CMS’s Guide Dementia Model Meets C-TAC’s Principles of Care in Serious Illness

CTAC + Aug 17, 2023

CTAC DementiaDementia is a huge challenge for patients, families, and many of our Coalition members, impacting nearly 7 million Americans today. That’s why we are excited by the CMS Innovation Center’s recent release of the Guiding an Improved Dementia Experience (GUIDE) Model dementia care demonstration program, an eight-year, national program that features many of our requests to CMMI, such as: support for the unpaid family caregiver, the integration of community-based organizations, an upfront payment for infrastructure, and advance care planning. The GUIDE model also meets each of our 11 Core Principles for Care Models (see table below). We look forward to continuing to work with the Innovation Center on the rollout of the GUIDE model and on opportunities to integrate support for people facing serious illness into future demonstrations.

 

 

C-TAC Principle


GUIDE Dementia Model


 

Person and family unit of care, QOL.

 


 

Yes, QOL is a key metric, and the model will measure if for both person with dementia and family caregiver (via validated Zarit caregiver burden tool). Family education and support is also required.


 

Care is inclusive – reducing inequities and disparities and removing barriers to access and to quality care.

 


 

Yes, there will be a health equity payment adjustment and social and community-based services will be promoted via the required navigator.


 

Physical, social, psychological, and spiritual needs are assessed on an ongoing and standardized basis.


 

Yes, a comprehensive assessment is required annually for patients in the model that will explore all these areas.


A care plan is developed, using shared decision-making, based on those needs and the person’s individual goals and preferences.

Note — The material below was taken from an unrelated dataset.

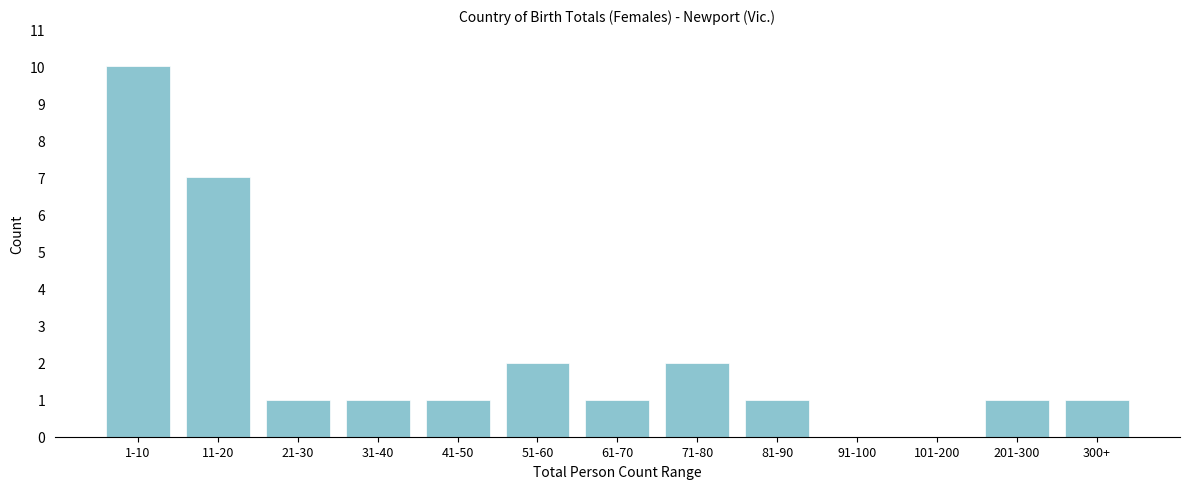

Reading right to left, transcribe all the data shown in this chart.

300+=1	201-300=1	101-200=0	91-100=0	81-90=1	71-80=2	61-70=1	51-60=2	41-50=1	31-40=1	21-30=1	11-20=7	1-10=10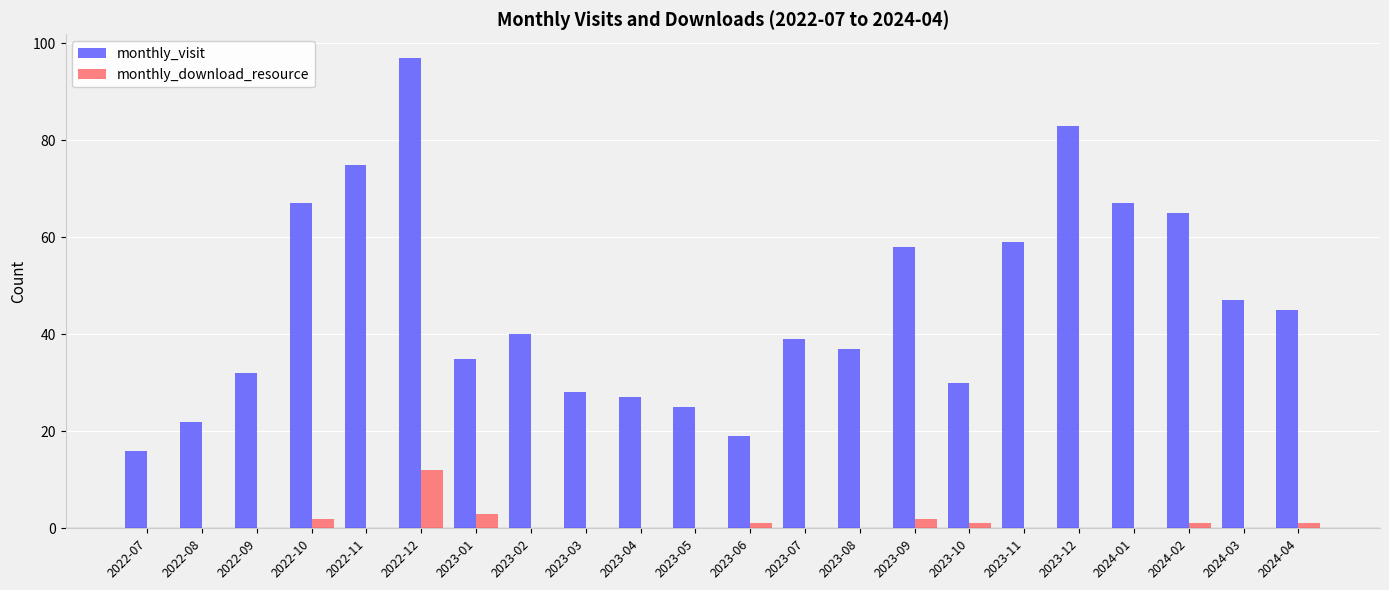

What are all the series names shown in the legend?

monthly_visit, monthly_download_resource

Yes, care planning is a key component of the model and patient/family preferences will be honored in regard to care, respite, etc.



Care is provided by a qualified core interdisciplinary team, with additional team members as needed.


Yes, the team must include a navigator and experienced dementia provider and can be supplemented by other roles as needed. PMPM payment will cover even non-billable roles.



Care is accessible 24/7 (using technology, as appropriate) and available throughout the continuum of a serious illness (including in the home when appropriate).


Yes, this is a key model requirement and technology, or call lines can be used as long as they provide meaningful support after hours.



Care is comprehensive, coordinated, with seamless transitions, and with integration of clinical and community-based services and supports for the person and family caregiver(s).


 

Yes, care coordination is a requirement of the model, social services will be promoted via navigators, measures include total cost of care and nursing home placement.


Payment is value-based, available to qualified organizations of any size, and includes risk adjustment, upfront investment, accountability, standardized metrics, and quality improvement, and covers both clinical and social services.


 

Yes, the payment is a PMPM with an upfront infrastructure payment for those on the new provider track/from underserved communities.


Tally


11/11!


 


                                                                                                                                              

Call to Action
Interested programs should submit a letter of intent (LOI) by September 15th. The LOI is non-binding and programs can later apply without having submitted one, but it gives CMMI an idea of who is interested in participating.